TASK DIRECTIONS
Pick out every line in the rows below that contains the string "roll". Treat the match as case-sensitive.
* Begin EXTRACTED DATA *
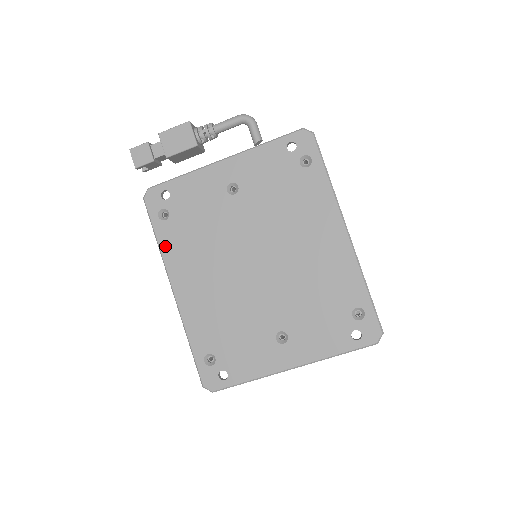
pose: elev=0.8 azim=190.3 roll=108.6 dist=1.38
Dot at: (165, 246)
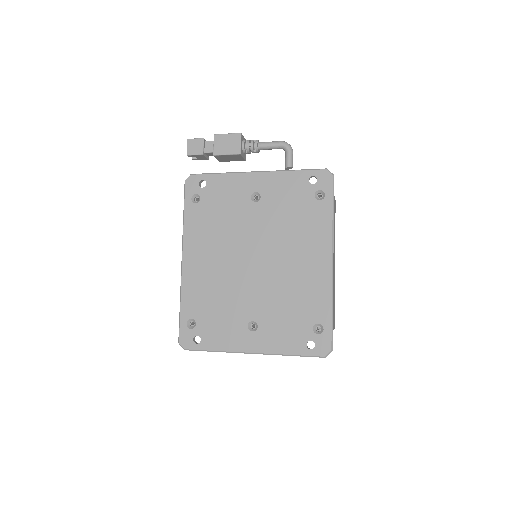
Dot at: (188, 223)
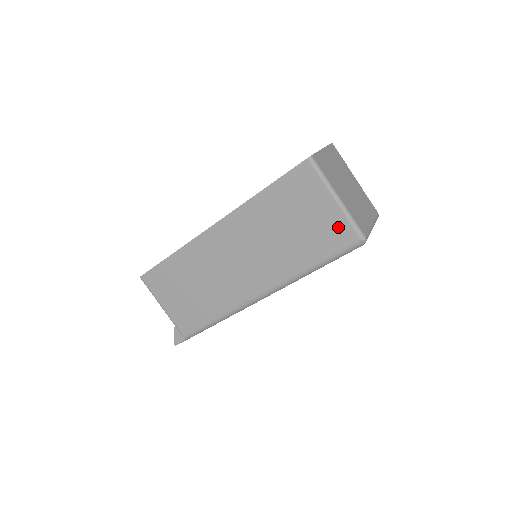
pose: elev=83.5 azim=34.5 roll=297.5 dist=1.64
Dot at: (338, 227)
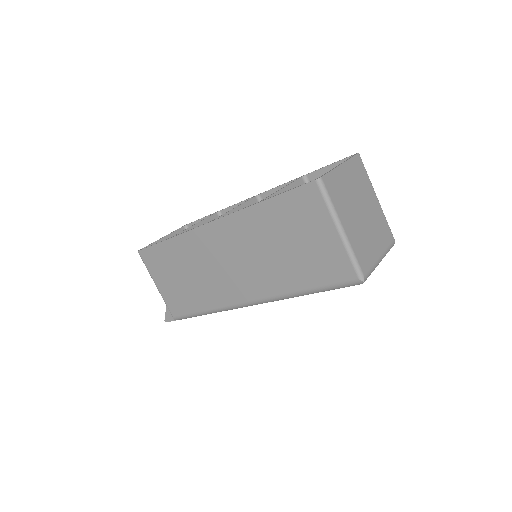
Dot at: (337, 260)
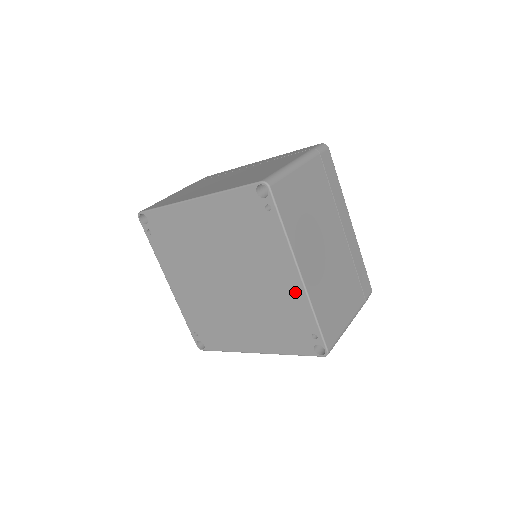
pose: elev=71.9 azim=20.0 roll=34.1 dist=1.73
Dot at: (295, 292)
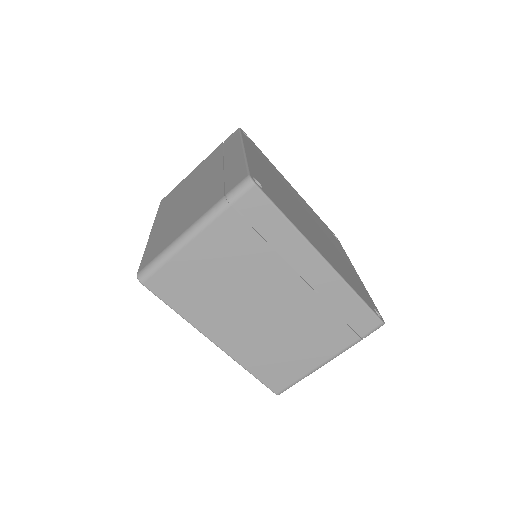
Dot at: occluded
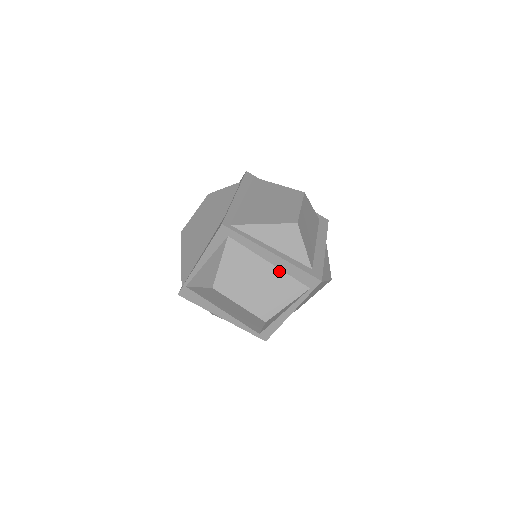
* End EXTRACTED DATA *
WRITTEN SOLUTION
pose: elev=0.8 azim=190.3 roll=108.6 dist=1.38
pose: elev=83.5 azim=34.5 roll=297.5 dist=1.64
pose: elev=71.9 azim=20.0 roll=34.1 dist=1.73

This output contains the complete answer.